Text shown:
Segment Open

Finally, she explains the difference between a “need” for fetal organs and a “market” for it. She writes, “People want and will pay good money for cigarettes, hallucinogenic drugs, salty, fat-laden snacks, and sappy romance novels — all things that they don’t “need” and that might, in fact, be harmful to them. Supplying such products cannot be ennobled by the pretense that they satisfy a basic “need” such as food or clean water. It is merely supplying a demand. It is capitalism, plain and simple.”
Thankfully, Holt doesn’t completely disagree with Condic on this and wrote in her New York Times piece that there is big money to be made in fetal tissue research. She said, “There are profits to be made by such middlemen in what critics call the abortion industry. A fetus runs upward of $850, not including testing, cleaning, or shipping charges, while a vial packed with pure stem cells can fetch more than $20,000.”

Segment Closed

[Geospatial object detection data]
Segment Open

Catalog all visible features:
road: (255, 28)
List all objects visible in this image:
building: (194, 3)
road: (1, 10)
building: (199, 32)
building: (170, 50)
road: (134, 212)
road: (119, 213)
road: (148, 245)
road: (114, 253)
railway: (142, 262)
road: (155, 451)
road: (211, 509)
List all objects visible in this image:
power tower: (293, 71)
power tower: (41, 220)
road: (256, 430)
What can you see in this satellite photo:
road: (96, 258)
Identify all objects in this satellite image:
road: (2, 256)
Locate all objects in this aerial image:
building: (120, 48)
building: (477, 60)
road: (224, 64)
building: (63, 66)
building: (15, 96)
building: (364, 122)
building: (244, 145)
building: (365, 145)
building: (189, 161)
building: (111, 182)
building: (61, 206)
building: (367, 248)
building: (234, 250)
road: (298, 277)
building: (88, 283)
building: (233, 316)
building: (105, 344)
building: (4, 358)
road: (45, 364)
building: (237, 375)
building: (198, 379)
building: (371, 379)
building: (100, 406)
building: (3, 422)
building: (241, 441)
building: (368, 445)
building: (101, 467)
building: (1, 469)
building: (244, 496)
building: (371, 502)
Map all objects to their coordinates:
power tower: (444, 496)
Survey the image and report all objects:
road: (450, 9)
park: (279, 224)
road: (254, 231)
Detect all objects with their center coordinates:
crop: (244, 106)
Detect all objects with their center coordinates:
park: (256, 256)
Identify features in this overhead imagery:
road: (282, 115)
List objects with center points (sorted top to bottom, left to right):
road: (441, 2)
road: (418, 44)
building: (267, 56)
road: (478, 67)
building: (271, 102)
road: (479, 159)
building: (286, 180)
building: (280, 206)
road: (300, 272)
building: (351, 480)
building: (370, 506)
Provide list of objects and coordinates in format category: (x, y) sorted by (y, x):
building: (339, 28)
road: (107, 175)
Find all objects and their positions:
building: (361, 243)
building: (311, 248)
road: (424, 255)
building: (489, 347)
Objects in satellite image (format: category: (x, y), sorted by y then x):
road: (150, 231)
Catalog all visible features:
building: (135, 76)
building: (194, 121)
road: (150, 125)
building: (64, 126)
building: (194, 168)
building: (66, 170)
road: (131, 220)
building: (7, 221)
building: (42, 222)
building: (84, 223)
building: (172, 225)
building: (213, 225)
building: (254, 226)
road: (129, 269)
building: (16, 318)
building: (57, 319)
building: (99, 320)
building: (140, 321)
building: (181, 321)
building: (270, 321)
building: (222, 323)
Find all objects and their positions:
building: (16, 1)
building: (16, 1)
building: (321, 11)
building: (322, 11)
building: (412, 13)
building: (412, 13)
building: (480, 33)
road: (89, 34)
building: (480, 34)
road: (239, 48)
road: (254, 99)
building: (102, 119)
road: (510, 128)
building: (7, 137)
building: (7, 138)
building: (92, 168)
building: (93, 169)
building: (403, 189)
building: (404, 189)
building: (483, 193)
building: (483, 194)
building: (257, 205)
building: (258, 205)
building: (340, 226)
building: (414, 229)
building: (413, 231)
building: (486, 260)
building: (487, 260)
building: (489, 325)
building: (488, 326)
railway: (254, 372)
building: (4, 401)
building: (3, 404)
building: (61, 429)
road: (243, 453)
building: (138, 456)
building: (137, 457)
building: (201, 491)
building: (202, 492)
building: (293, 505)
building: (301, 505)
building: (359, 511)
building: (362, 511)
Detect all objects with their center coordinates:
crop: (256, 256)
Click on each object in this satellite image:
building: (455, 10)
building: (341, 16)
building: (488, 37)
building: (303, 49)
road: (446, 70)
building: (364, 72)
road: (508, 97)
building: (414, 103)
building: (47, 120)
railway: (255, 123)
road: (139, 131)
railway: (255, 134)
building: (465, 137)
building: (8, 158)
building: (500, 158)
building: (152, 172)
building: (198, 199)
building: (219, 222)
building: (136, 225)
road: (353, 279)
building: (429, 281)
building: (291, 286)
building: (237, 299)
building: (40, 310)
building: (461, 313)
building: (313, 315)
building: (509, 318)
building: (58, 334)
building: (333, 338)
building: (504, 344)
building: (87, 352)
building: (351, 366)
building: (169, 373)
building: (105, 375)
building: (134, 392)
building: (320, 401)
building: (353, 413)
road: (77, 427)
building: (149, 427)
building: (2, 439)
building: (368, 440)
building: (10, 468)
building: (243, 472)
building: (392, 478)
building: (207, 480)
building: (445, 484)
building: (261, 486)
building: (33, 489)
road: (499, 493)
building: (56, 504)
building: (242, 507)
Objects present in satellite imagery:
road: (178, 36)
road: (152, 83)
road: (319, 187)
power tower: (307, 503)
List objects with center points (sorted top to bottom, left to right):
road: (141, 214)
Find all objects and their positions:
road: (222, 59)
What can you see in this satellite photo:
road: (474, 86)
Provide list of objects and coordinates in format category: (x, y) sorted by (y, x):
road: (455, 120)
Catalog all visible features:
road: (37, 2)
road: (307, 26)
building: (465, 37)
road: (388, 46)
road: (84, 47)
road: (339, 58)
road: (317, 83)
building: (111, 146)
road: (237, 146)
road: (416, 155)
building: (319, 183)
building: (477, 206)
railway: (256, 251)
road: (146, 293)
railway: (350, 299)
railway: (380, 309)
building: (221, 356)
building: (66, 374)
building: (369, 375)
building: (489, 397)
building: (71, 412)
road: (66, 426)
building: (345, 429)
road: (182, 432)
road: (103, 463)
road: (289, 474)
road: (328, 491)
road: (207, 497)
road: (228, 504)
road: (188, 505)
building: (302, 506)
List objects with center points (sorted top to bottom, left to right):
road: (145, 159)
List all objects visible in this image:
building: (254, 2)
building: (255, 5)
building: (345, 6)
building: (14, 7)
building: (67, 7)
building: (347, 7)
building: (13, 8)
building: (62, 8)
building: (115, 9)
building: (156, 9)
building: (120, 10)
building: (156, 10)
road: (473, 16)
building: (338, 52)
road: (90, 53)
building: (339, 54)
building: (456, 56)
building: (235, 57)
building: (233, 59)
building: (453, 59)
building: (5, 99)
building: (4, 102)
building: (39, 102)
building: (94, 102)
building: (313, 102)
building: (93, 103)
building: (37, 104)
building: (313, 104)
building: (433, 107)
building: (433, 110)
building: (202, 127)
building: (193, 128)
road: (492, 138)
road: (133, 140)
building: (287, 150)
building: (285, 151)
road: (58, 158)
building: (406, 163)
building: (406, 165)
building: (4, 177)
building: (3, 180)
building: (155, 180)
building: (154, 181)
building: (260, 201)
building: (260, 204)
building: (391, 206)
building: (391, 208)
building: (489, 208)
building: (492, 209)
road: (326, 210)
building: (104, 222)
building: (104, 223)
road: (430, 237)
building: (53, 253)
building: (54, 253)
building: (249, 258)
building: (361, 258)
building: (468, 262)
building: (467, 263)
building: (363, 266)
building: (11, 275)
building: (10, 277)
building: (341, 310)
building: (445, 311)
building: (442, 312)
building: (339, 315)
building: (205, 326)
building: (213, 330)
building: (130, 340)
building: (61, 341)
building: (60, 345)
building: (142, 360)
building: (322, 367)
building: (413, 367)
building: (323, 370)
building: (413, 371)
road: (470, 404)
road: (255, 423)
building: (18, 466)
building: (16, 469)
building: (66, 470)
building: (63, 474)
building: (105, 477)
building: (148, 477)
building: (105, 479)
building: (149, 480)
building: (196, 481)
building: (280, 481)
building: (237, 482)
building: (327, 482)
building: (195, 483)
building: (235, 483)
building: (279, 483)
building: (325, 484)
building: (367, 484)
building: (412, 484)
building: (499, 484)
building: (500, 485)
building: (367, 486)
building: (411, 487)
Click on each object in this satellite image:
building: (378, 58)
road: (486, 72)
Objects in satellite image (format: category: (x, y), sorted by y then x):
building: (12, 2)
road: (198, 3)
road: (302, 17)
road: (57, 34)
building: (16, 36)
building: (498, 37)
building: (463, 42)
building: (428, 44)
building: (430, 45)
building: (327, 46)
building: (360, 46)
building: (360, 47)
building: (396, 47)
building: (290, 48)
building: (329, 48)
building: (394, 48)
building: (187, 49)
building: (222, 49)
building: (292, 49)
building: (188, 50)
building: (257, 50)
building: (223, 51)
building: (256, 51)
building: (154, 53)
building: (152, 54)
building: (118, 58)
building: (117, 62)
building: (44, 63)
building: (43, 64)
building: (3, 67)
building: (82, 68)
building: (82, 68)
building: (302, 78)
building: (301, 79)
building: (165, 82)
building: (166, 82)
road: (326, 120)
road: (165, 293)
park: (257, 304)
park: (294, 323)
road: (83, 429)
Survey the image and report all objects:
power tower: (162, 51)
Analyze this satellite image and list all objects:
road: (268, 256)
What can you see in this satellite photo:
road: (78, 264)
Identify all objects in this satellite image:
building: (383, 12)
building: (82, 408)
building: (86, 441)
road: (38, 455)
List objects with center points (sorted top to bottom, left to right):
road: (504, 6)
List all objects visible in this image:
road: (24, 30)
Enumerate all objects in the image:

Segment Closed

Prompt 1:
According to the text on fetal tissue research, how much can a vial packed with pure stem cells fetch?
Prompt 2:
In the text on fetal tissue research, why does the first paragraph say that supplying products people pay for cannot be passed off as meeting a basic "need"? Answer in one to three sentences.
Prompt 3:
Resume the text on fetal tissue research from where it stops.

Task result 1:
More than $20,000.

Task result 2:
People want and pay good money for things like cigarettes, hallucinogenic drugs, fat-laden snacks, and sappy romance novels, which they don't need and which may even harm them. Supplying such products is not like providing food or clean water. It is merely supplying a demand, which the text calls capitalism, plain and simple.

Task result 3:
A search of the NIH-administered database of clinical trials for the terms “fetal stem cell” returns only 21 currently funded human trials (only two of which actually involve transplantation of fetal stem cells), compared with 5,072 trials using non-fetal cells. Science has indeed spoken — but not in support of fetal-stem-cell research. Even more egregiously, Holt asserts: Fetal cells extracted from the lungs of two aborted fetuses from Europe in the 1960s are still being propagated in cell culture. They’re so successful that today we still use them to produce vaccines for hepatitis A, rubella, chickenpox and shingles. From two terminated pregnancies, countless lives have been spared.
The “fetal cells” Holt is apparently referencing are two cell lines derived from fetal lung tissue: WI-38 (isolated by Leonard Hayflick at the Wistar Institute in Philadelphia from a fetus aborted in Stockholm) and MRC-5 (isolated by Jacobs, Jones, and Baille at the National Institute for Medical Research in London). Both have been used extensively in vaccine development and production. Yet the use of WI-38 and MRC-5 for scientific and medical purposes in no way supports Holt’s conclusion.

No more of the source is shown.